Daisy Dunn

The gentle genius of Mervyn Peake

His unsettling illustrations reveal a kindly man with the soul of a pirate

Art of darkness: Mervyn Peake’s illustration of Jim Hawkins from Treasure Island, 1949. © Estate of Mervyn Peake

To be a good illustrator, said Mervyn Peake, it is necessary to do two things. The first is to subordinate yourself entirely to the book. The second is ‘to slide into another man’s soul’.

In 1933, at the age of 22, Peake did precisely that. Relinquishing his studies at the Royal Academy Schools to move to Sark, in the Channel Islands, he co-founded an artists’ colony and took to sketching fishermen and romantic, ripple-lapped coves. He put a gold hoop in his right ear, a red-lined cape over his shoulders, and grew his hair long, like Israel Hands or Long John Silver.
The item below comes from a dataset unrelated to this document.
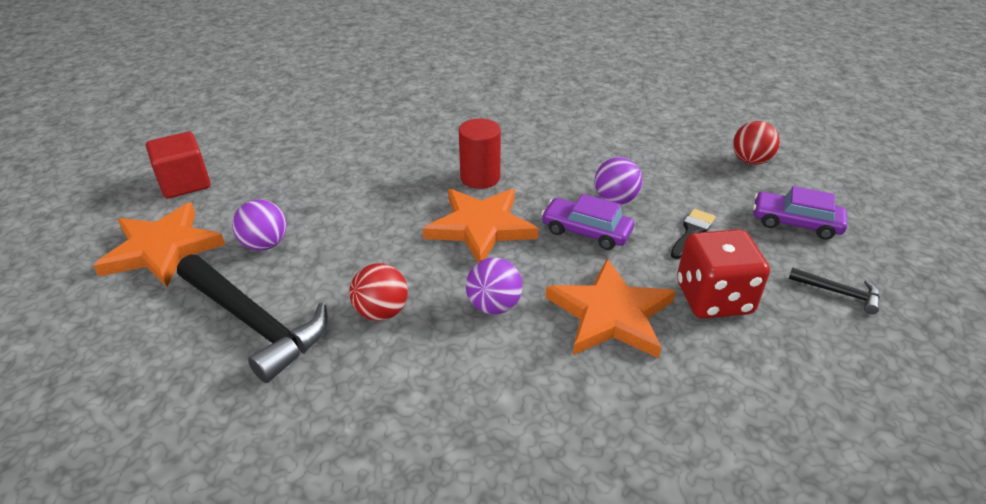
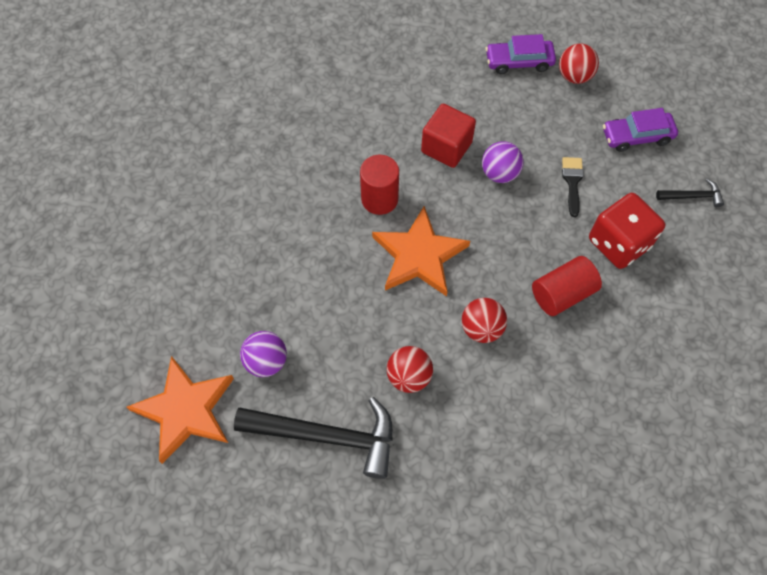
camera: 30 degrees left, 25 degrees up
(185, 183) = (131, 332): red cube -> red cube (446, 147)
(494, 306) = (481, 328): purple ball -> red ball
(586, 231) = (499, 220): purple car -> purple car (519, 62)
(611, 314) = (562, 294): orange star -> red cylinder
The incredible thing was that he had yet to receive his commission to illustrate Treasure Island. By the time the job came through, in the late 1940s, he had been sliding into more piratical souls for more than 20 years.

Peake, by all accounts a gentle man, is probably best known today as the creator of Titus Groan and the dastardly Steerpike in his brilliant Gormenghast trilogy. He was also, however, an adroit and often unsettling draughtsman, producing the most brooding and memorable illustrations for Treasure Island and Lewis Carroll’s Alice books of the 20th century.

‘He drew all the time,’ recalls his son Fabian, a talented artist and poet in his own right. ‘He was an all-round artist, but often thought of himself as a painter.’

Last month, the British Library acquired his visual archive — 17 boxes containing more than 300 of his illustrations, preparatory drawings and framed works spanning the period from 1918, when he was seven years old, to 1962 — for a sum of half a million pounds. Among the papers are some of his earliest schoolboy sketches for the text of Treasure Island.

The rumour that he had driven himself mad through his pictures and stories found a certain currency

Growing up in China (he was born at Kuling in 1911), where his parents worked as medical missionaries, Peake learned the book by heart and depicted the pirates in watercolour dashing across the island.